#### Documento di origine

Anta, anzi orgogliosamente over. Ma chi l’ha detto che il più è fatto.
Che la strada, quella del lavoro, è segnata e ormai in discesa, che anche i sogni, come i successi, sono ex. Che si avvicinava il tempo in cui pian piano si scivola nell’ombra, più vicine alla cantina che al soffitto, accade spesso. Che tornare a correre sia più difficile che restare dove non si sorride da tempo. E chi l’ha deciso che bisogna esibire nel curriculum tante caselle vuote, senza figli, marito, compagno, amici, cani e hobby, un vuoto esistenziale da riempire con un super lavoro, per essere scelte, anzi le prescelte. Quasi ai margini e di nuovo al centro della scena, dimenticate e lavoratrici ideali, il paradosso over anta. Care «ragazze cresciute», vi hanno chiamato anche così, uscite dal mood cantine e tramonti (della carriera), ma ribellatevi anche al martirio inchiodate alle scrivania. “C’è vita dopo i 40”, per dirla con l’influencer Selvaggia Capizzi esperta di ripartenze. E non deve essere per forza una vita con il pc acceso h24. Basta crederci, dalla vostra la forza dei numeri. Siete la maggioranza, il 62% del totale delle lavoratrici. E ve la passate meglio di quel che immaginate. Più felici sul lavoro rispetto alle Millennial, secondo una recente ricerca di Kearney, società di consulenza strategica. Ancora con la voglia di crescere e di cercare nuove strade (il 23% delle intervistate). Forti come non mai.

########
#### Informazioni fornite

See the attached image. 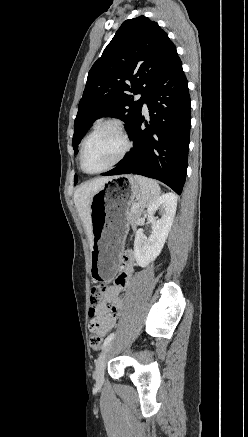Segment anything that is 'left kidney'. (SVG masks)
<instances>
[{
    "label": "left kidney",
    "instance_id": "left-kidney-1",
    "mask_svg": "<svg viewBox=\"0 0 248 437\" xmlns=\"http://www.w3.org/2000/svg\"><path fill=\"white\" fill-rule=\"evenodd\" d=\"M177 197L167 193L158 197L147 208L148 221L152 227V234L147 238L143 230L139 229L135 235L134 253L139 266L146 267L160 254L168 234L171 230L176 213ZM159 210L161 218L155 219L154 213Z\"/></svg>",
    "mask_w": 248,
    "mask_h": 437
}]
</instances>
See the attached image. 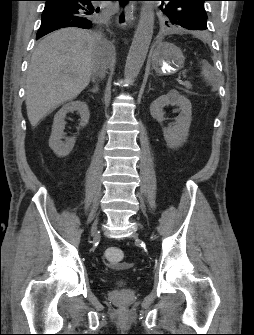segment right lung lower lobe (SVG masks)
<instances>
[{
  "mask_svg": "<svg viewBox=\"0 0 254 335\" xmlns=\"http://www.w3.org/2000/svg\"><path fill=\"white\" fill-rule=\"evenodd\" d=\"M41 26L36 39L64 27L90 28L96 0H44Z\"/></svg>",
  "mask_w": 254,
  "mask_h": 335,
  "instance_id": "right-lung-lower-lobe-1",
  "label": "right lung lower lobe"
}]
</instances>
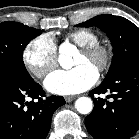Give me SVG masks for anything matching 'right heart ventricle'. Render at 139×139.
<instances>
[{"label":"right heart ventricle","instance_id":"right-heart-ventricle-1","mask_svg":"<svg viewBox=\"0 0 139 139\" xmlns=\"http://www.w3.org/2000/svg\"><path fill=\"white\" fill-rule=\"evenodd\" d=\"M67 38L79 47L99 41V36L89 29H78L67 34Z\"/></svg>","mask_w":139,"mask_h":139}]
</instances>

########

◆ **Consegna dell'esercizio**:
Prosegui l'articolo sulle donne over 40 nel mondo del lavoro, riprendendo subito dopo l'ultima frase. Le voci riportate sopra non servono per svolgere l'esercizio.

◆ **Risultato dell'esercizio**:
«A venti anni si fa più fatica a imporsi, si è meno consapevoli e solide», è convinta l’economista Azzurra Rinaldi, docente della Sapienza e direttrice della School of Gender Economics. «Le over anta sono più centrate e capaci di dire no, rifiutano richieste che in passato avrebbero accettato per debolezza, anche un complimento non gradito.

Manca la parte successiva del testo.